[R] detection of outliers
Dimitris Rizopoulos
dimitris.rizopoulos at med.kuleuven.ac.be
Thu Sep 23 16:57:23 CEST 2004
Hi Philippe,
you could consider using the Windsorized mean,
winds.mean <- function(x, k=2){
y <- x[!is.na(x)]
mu <- mean(y)
stdev <- sd(y)
outliers.up <- y[y>mu+k*stdev]
outliers.lo <- y[y<mu-k*stdev]
y[y==outliers.up] <- mu+k*stdev
y[y==outliers.lo] <- mu-k*stdev
list(mean=sum(y)/length(y), outliers.up=outliers.up,
outliers.lo=outliers.lo)
}
##################
x <- c(10,11,12,15,20,22,25,30,500)
mean(x)
winds.mean(x)
I hope this helps.
Best,
Dimitris
> Hi,
> this is both a statistical and a R question...

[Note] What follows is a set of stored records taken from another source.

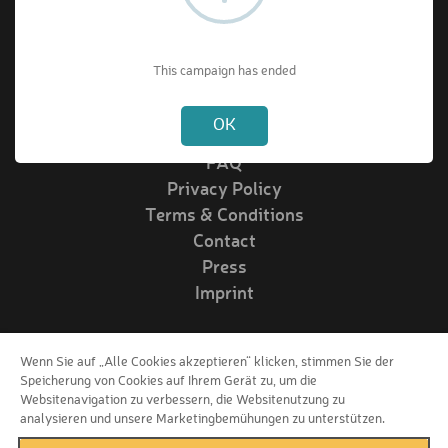
About VIPrize
This campaign has ended
Not valid!
!
About us
OK
How it works
FAQ
Privacy Policy
Terms & Conditions
Contact
Press
Imprint
Wenn Sie auf „Alle Cookies akzeptieren“ klicken, stimmen Sie der
Follow us!
Speicherung von Cookies auf Ihrem Gerät zu, um die
Websitenavigation zu verbessern, die Websitenutzung zu
analysieren und unsere Marketingbemühungen zu unterstützen.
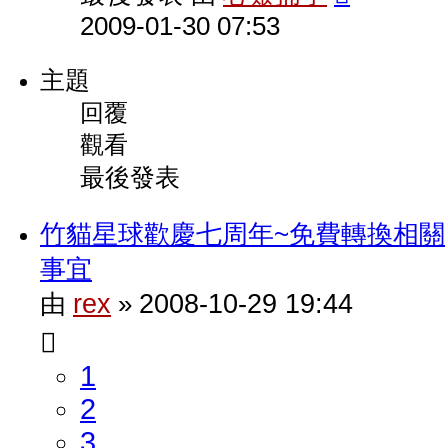
2009-01-30 07:53
主題
回覆
觀看
最後發表
竹貓星球歡慶七周年~免費轉換相關
事宜
rex
2008-10-29 19:44
由
»
1
2
3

> what would the best way / test to detect an outlier value among a
> series of 10 to 30 values ? for instance if we have the following
> dataset: 10,11,12,15,20,22,25,30,500 I d like to have a way to
> identify the last data as an outlier (only one direction). One way
> would be to calculate abs(mean - median) and if elevated (to what
> extent ?) delete the extreme data then redo.. but is it valid to do
> so with so few data ? is the (trimmed mean - mean) more efficient ?
> if so, what would be the maximal tolerable value to use as a
> threshold ? (I guess it will be experiment dependent...) tests for
> skweness will probably required a larger dataset ?
> any suggestions are very welcome !
> thanks for your help
> Philippe Guardiola, MD
>